Produce a faithful copy of every record below, without the pictures.

═══

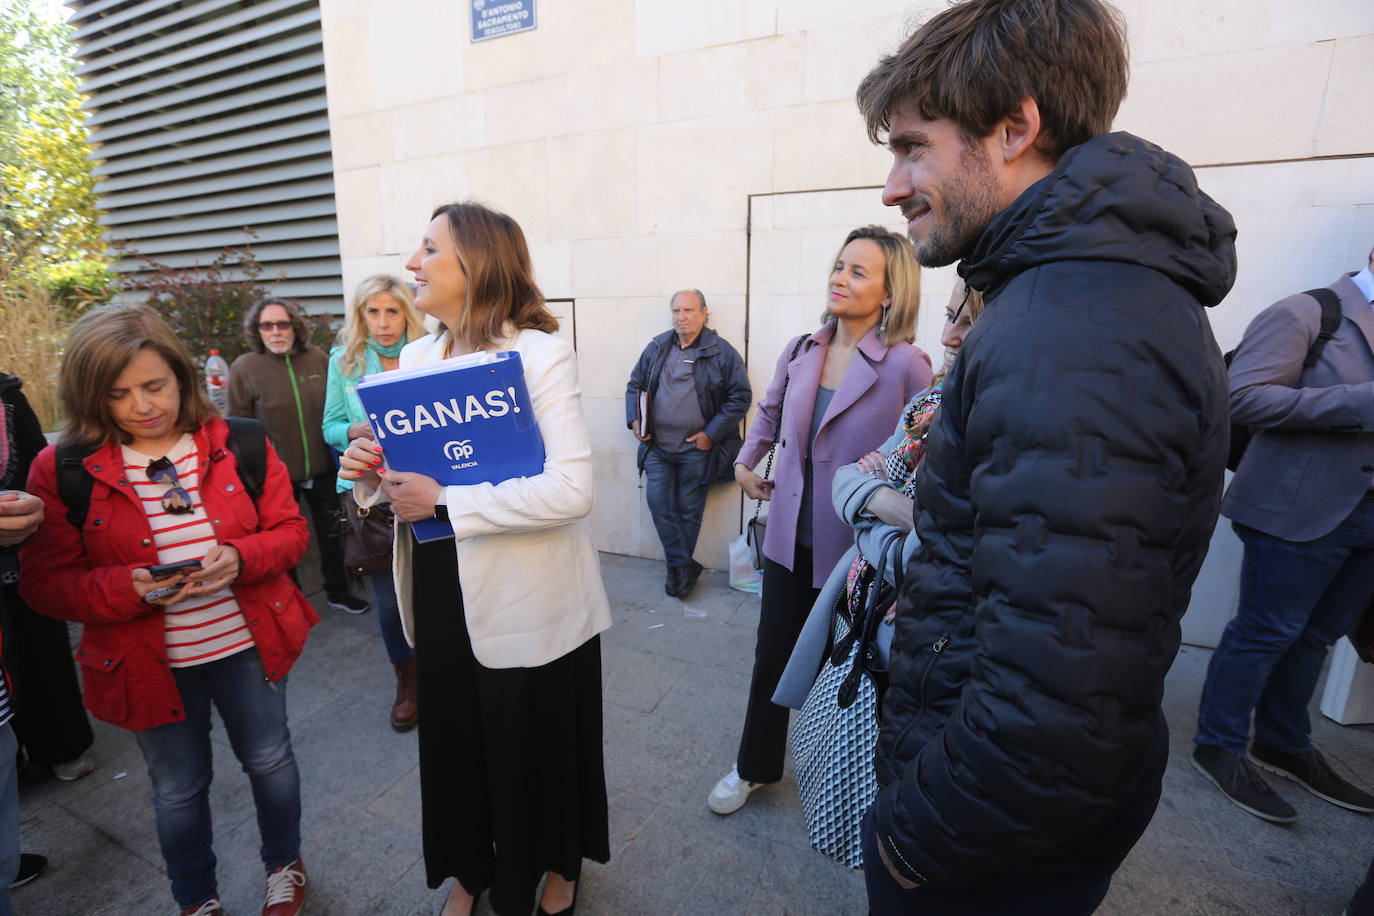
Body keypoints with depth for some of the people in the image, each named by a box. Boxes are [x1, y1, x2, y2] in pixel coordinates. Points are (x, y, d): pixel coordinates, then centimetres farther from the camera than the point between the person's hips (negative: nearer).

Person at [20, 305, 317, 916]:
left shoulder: (241, 447, -8)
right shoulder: (62, 471, -9)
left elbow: (291, 531, -3)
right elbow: (46, 582, -7)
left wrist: (240, 558, -23)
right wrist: (129, 587, -26)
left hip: (249, 644, 1)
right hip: (151, 664, 0)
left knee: (270, 761, 19)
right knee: (178, 789, 20)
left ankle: (284, 864, 47)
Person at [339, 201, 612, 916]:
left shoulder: (539, 353, -16)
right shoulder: (416, 358, 6)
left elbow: (571, 490, -26)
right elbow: (413, 465, 15)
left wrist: (442, 501, -25)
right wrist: (372, 472, -6)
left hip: (529, 601, -5)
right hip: (442, 593, 6)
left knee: (535, 744, 15)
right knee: (454, 738, 21)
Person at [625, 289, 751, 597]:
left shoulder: (722, 352, -5)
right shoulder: (656, 348, 7)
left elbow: (740, 397, -5)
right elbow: (635, 385, 17)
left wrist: (711, 434, -11)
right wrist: (634, 420, 1)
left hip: (696, 448, -3)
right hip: (657, 445, 4)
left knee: (689, 510, 7)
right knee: (659, 503, -2)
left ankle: (678, 566, 25)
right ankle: (685, 567, 10)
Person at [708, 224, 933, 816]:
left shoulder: (906, 366, -16)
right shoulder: (800, 352, 1)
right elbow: (770, 410, 19)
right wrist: (745, 461, 12)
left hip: (856, 545, -4)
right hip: (791, 535, 5)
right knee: (772, 655, 16)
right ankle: (754, 767, 40)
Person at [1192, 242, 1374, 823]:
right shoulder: (1305, 314, -8)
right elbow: (1244, 397, -21)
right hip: (1302, 509, -8)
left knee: (1315, 637, 15)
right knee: (1267, 634, 1)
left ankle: (1284, 746, 31)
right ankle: (1220, 748, 17)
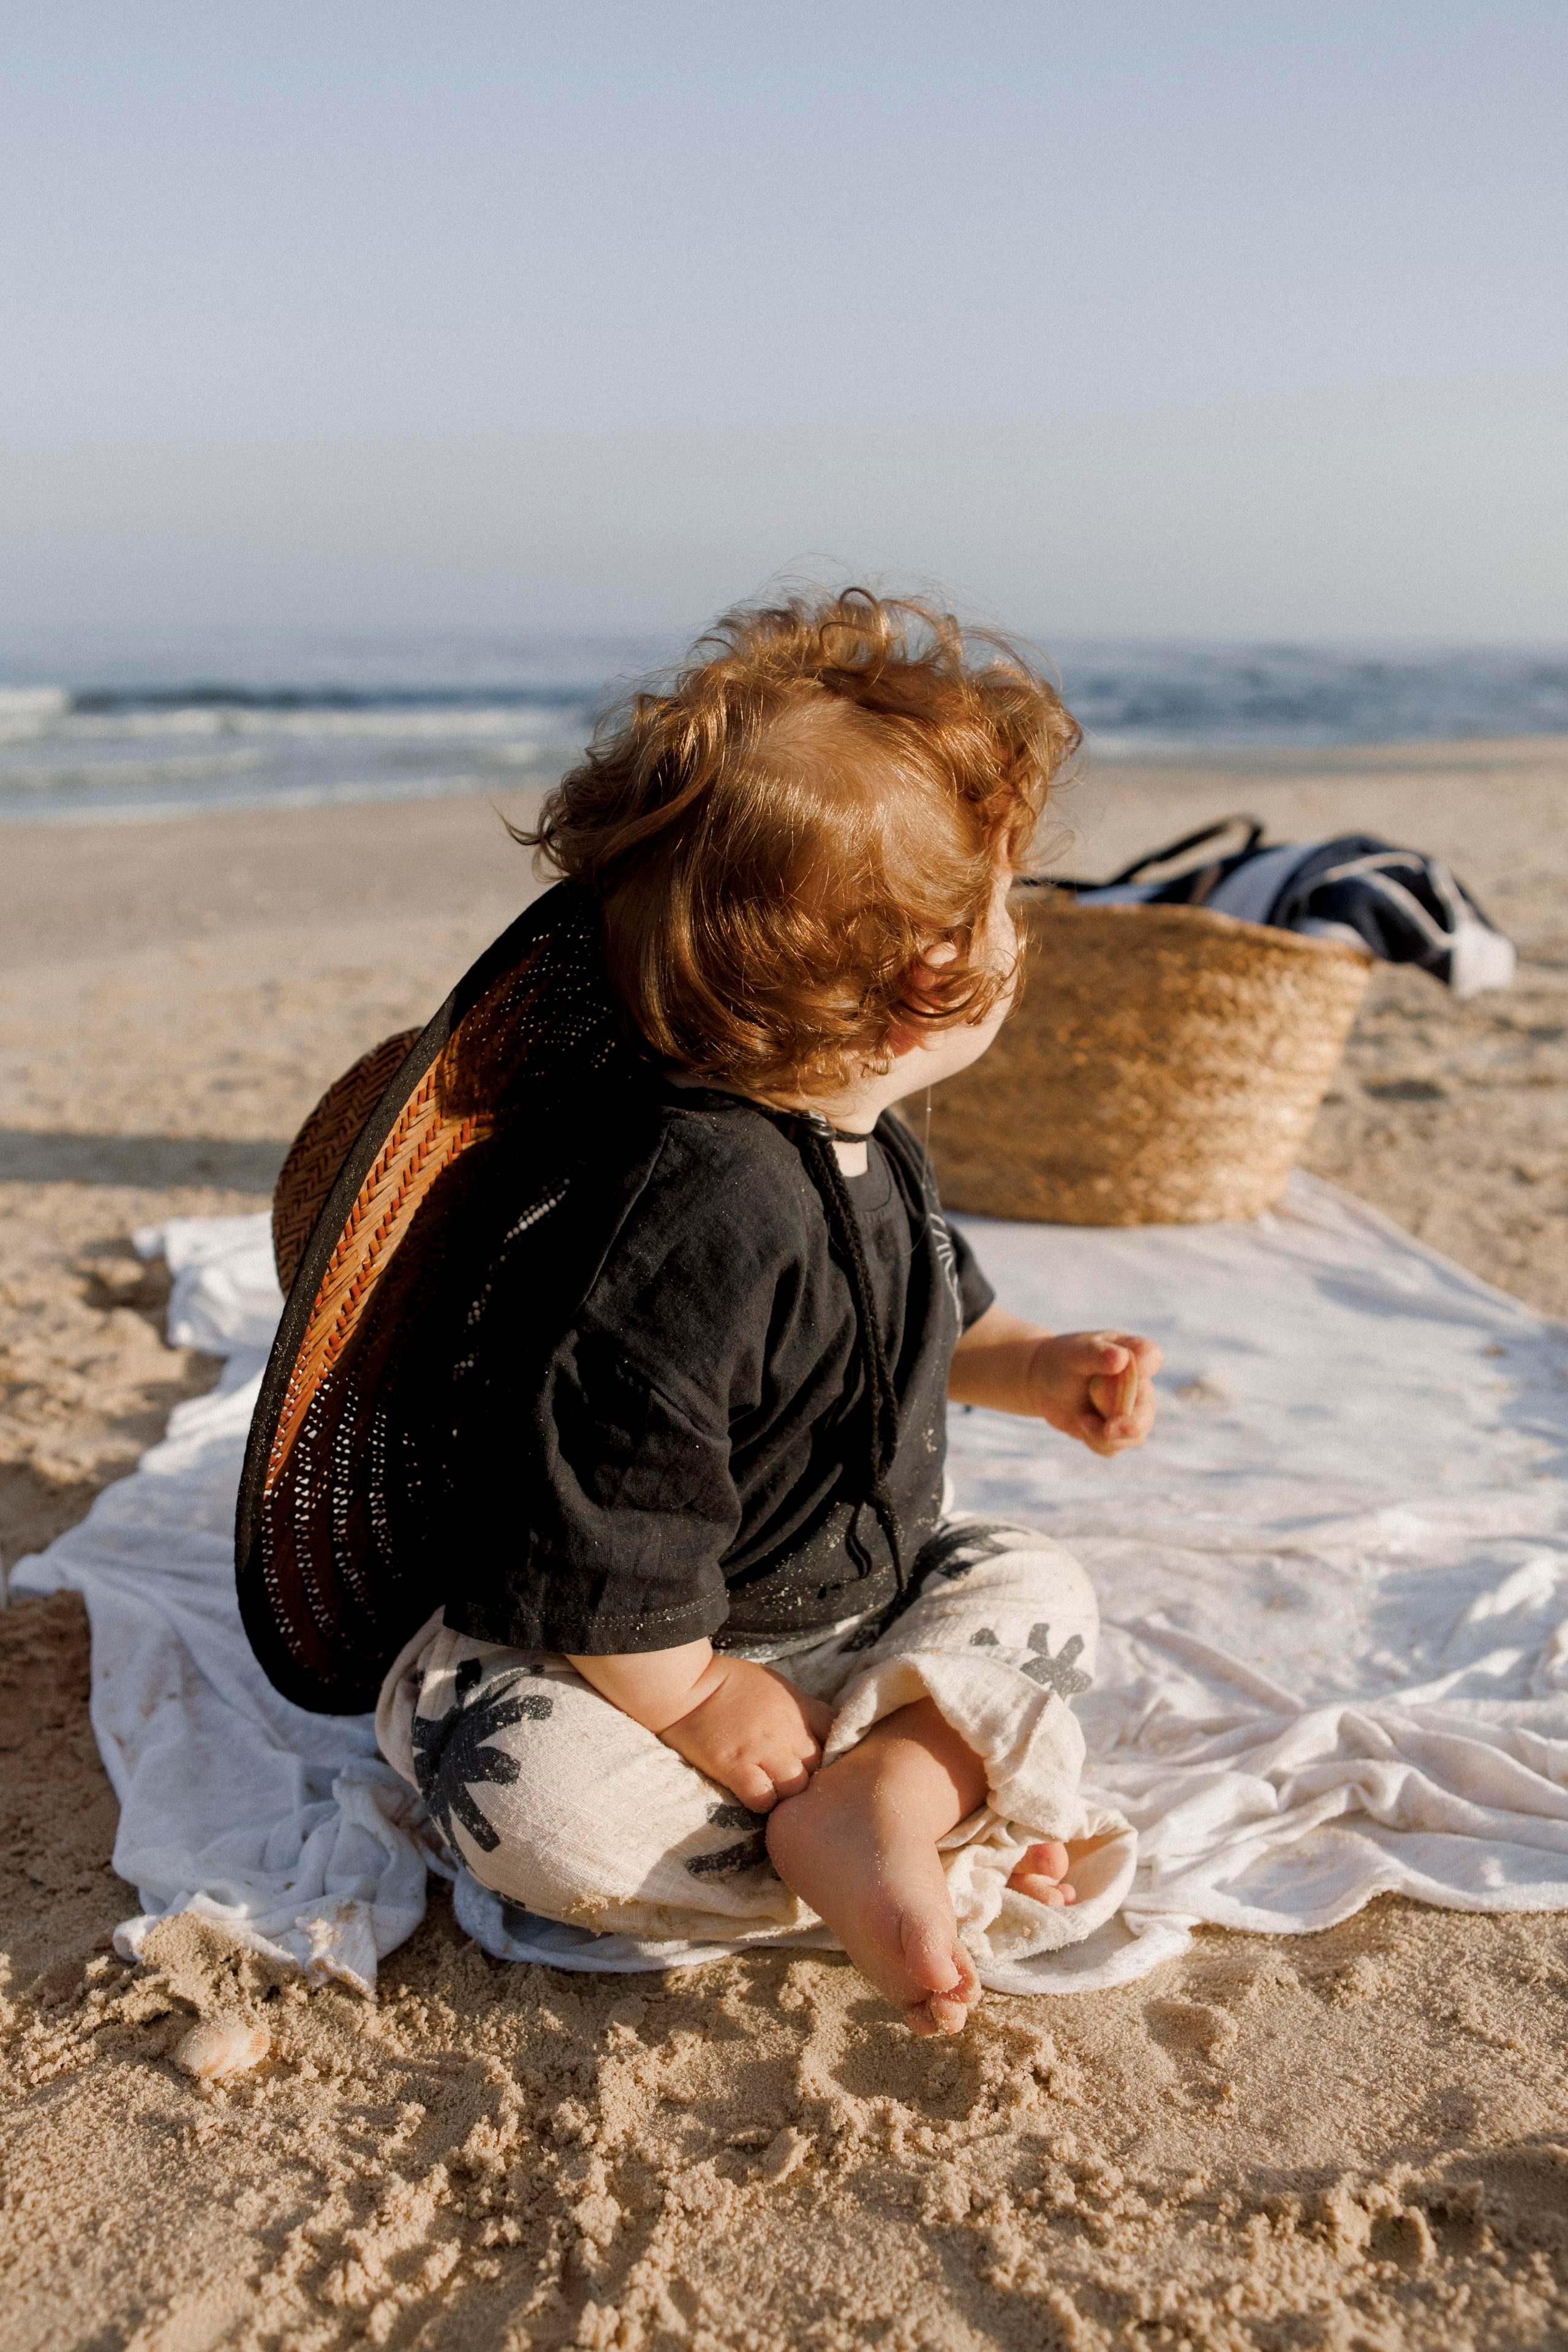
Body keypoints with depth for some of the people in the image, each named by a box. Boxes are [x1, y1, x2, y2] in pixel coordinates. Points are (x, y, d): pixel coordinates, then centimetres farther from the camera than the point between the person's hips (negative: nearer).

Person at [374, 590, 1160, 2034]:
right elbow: (603, 1534, -33)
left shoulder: (866, 1146, -3)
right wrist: (695, 1705, -21)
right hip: (585, 1648, -8)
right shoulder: (702, 1215, -36)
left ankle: (878, 1785, -22)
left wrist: (1037, 1370, 2)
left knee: (1033, 1585, 0)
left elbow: (930, 1323, 19)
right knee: (548, 1800, -34)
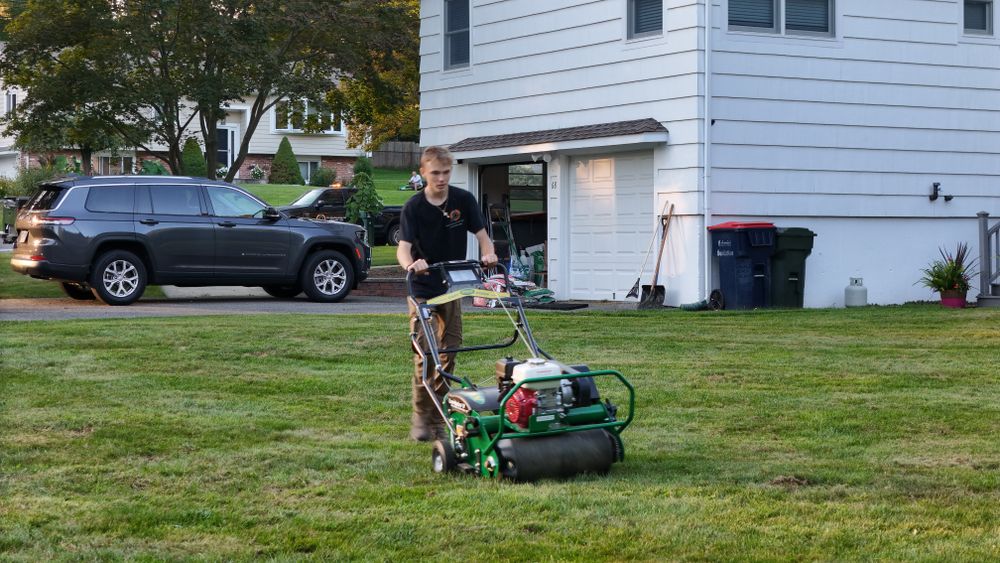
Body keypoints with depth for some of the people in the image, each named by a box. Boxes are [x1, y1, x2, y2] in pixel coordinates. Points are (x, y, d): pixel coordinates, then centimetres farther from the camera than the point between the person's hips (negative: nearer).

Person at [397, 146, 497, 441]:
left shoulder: (464, 200, -3)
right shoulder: (414, 207, -11)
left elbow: (481, 234, -4)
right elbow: (403, 247, -20)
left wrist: (488, 253, -27)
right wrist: (410, 263, -43)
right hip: (422, 290, -3)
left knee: (449, 353, 6)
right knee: (425, 353, -11)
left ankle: (438, 416, 16)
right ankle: (420, 418, -4)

═══

=== COMPLETED TASK ===
Body keypoints with depth for some of the people in the image, each named by a box. Boxes are [x1, y1, x2, y2] in pixel coordinates. Points are (x, y, d): pixel coordinates, then centimetres farther from the camera than the point between the person's hips (negative: nearer).

Person at [20, 305, 317, 916]:
left shoulder: (241, 447, -8)
right shoulder: (62, 471, -9)
left elbow: (291, 531, -3)
right elbow: (46, 582, -7)
left wrist: (240, 558, -23)
right wrist: (129, 587, -26)
left hip: (249, 644, 1)
right hip: (151, 664, 0)
left knee: (270, 761, 19)
right knee: (178, 789, 20)
left ankle: (284, 864, 47)
Person at [339, 201, 612, 916]:
left shoulder: (539, 353, -16)
right shoulder: (416, 358, 6)
left elbow: (571, 490, -26)
right elbow: (413, 465, 15)
left wrist: (442, 501, -25)
right wrist: (372, 472, -6)
left hip: (529, 601, -5)
right hip: (442, 593, 6)
left knee: (535, 744, 15)
right knee: (454, 738, 21)
Person at [625, 289, 751, 597]:
left shoulder: (722, 352, -5)
right shoulder: (656, 348, 7)
left elbow: (740, 397, -5)
right elbow: (635, 385, 17)
left wrist: (711, 434, -11)
right wrist: (634, 420, 1)
left hip: (696, 448, -3)
right hip: (657, 445, 4)
left knee: (689, 510, 7)
right knee: (659, 503, -2)
left ankle: (678, 566, 25)
right ankle: (685, 567, 10)
Person at [708, 224, 933, 816]:
left shoulder: (906, 366, -16)
right shoulder: (800, 352, 1)
right elbow: (770, 410, 19)
right wrist: (745, 461, 12)
left hip: (856, 545, -4)
right hip: (791, 535, 5)
right knee: (772, 655, 16)
right ankle: (754, 767, 40)
Person at [1192, 242, 1374, 823]:
right shoulder: (1305, 314, -8)
right elbow: (1244, 397, -21)
right hip: (1302, 509, -8)
left knee: (1315, 637, 15)
right knee: (1267, 634, 1)
left ankle: (1284, 746, 31)
right ankle: (1220, 748, 17)
Body keypoints with depth for some of the people in the image, each named by a box. Boxes are [x1, y1, x2, y2] in pixel coordinates. Points are (x, y, d): pixel coordinates, then centimetres farther from the camera than the point between the person's hips (negative: nearer).

Person at [374, 590, 1160, 2034]:
right elbow: (603, 1534, -33)
left shoulder: (866, 1146, -3)
right wrist: (695, 1705, -21)
right hip: (585, 1648, -8)
right shoulder: (702, 1215, -36)
left ankle: (878, 1785, -22)
left wrist: (1037, 1370, 2)
left knee: (1033, 1585, 0)
left elbow: (930, 1323, 19)
right knee: (548, 1800, -34)
Body keypoints with depth for some of the people in the image, each named by a box. Boxes are [x1, y1, x2, y2] in pixel coordinates. Points are (x, y, d): pixel coordinates, then centimetres farther from the camera than the point between the person's hips (negative: nearer).

Person at [397, 146, 497, 441]:
left shoulder: (464, 200, -3)
right shoulder: (414, 207, -11)
left elbow: (481, 234, -4)
right elbow: (403, 247, -20)
left wrist: (488, 253, -27)
right wrist: (410, 263, -43)
right hip: (422, 290, -3)
left knee: (449, 353, 6)
right knee: (425, 353, -11)
left ankle: (438, 416, 16)
right ankle: (420, 418, -4)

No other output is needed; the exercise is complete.